Under ordinary circumstances, LightHusband and I avoid our Costco as if it were under quarantine during the weeks between Thanksgiving and Christmas, but for some reason we ventured near on the Monday after Thanksgiving this year.  I can’t remember what lead us there, but there was something we “needed.”  We went in prepared, list in hand, mentally ready for the crowd.  We went in, got out in about an hour and considered ourselves lucky.  As we were loading the cart into the car, a tall man approached us and asked for directions to the local Social Security office.

Now this office is across town from the Costco so we assumed he was driving and gave him directions by car.  He thanked us and strolled away across the parking lot.  I watched him go into the bright but useless sunshine of December 1.  I turned to LightHusband and commented that I didn’t think he was driving and it was quite a hike to the Social Security office from where we were.

It so happened that we were driving down the very road we’d giving him directions for, so we looked out for him.  Sure enough, there he was striding along.  So we drove up and asked him if he’d like a ride.  He was grateful in the understated way of strangers.  We also gave him cab fare for the journey home.  I regret we never got his name.
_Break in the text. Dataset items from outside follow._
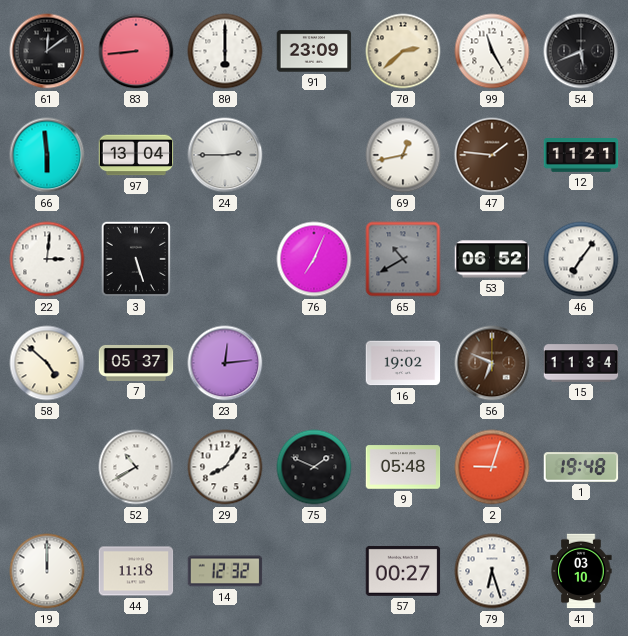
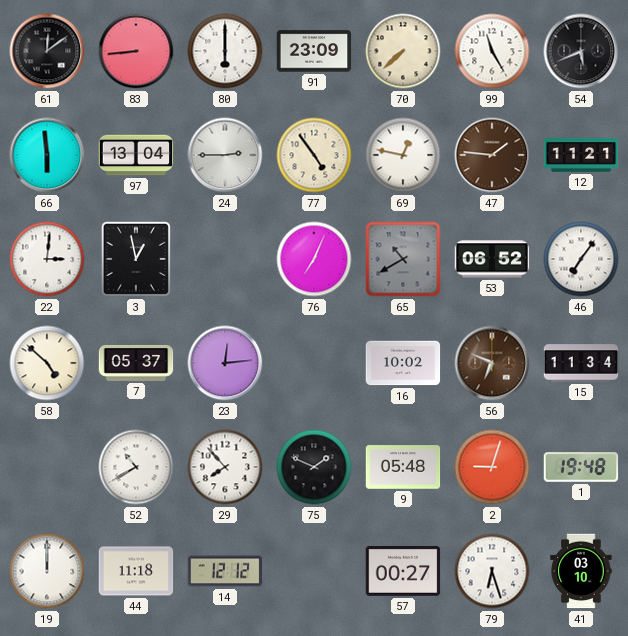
70: 2:38 -> 7:38
77: none -> 4:54
69: 12:43 -> 12:47
3: 5:27 -> 12:58
16: 19:02 -> 10:02
29: 8:06 -> 7:53
14: 12:32 -> 12:12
Since that short trip across town on a blustery day, I’ve been thinking about the people I see walking on the roadsides.  How many of them don’t know that the bus system exists?  Or how to find the schedule?  Or how to use it?  I don’t know why that man had to go to Social Security, but I’m sure it was a short-ish visit and it was going to take him all day with that walk thrown in.  If you have a job, how do you take a whole day to go to these things?  It was one more place where I could see that being poor was quite expensive.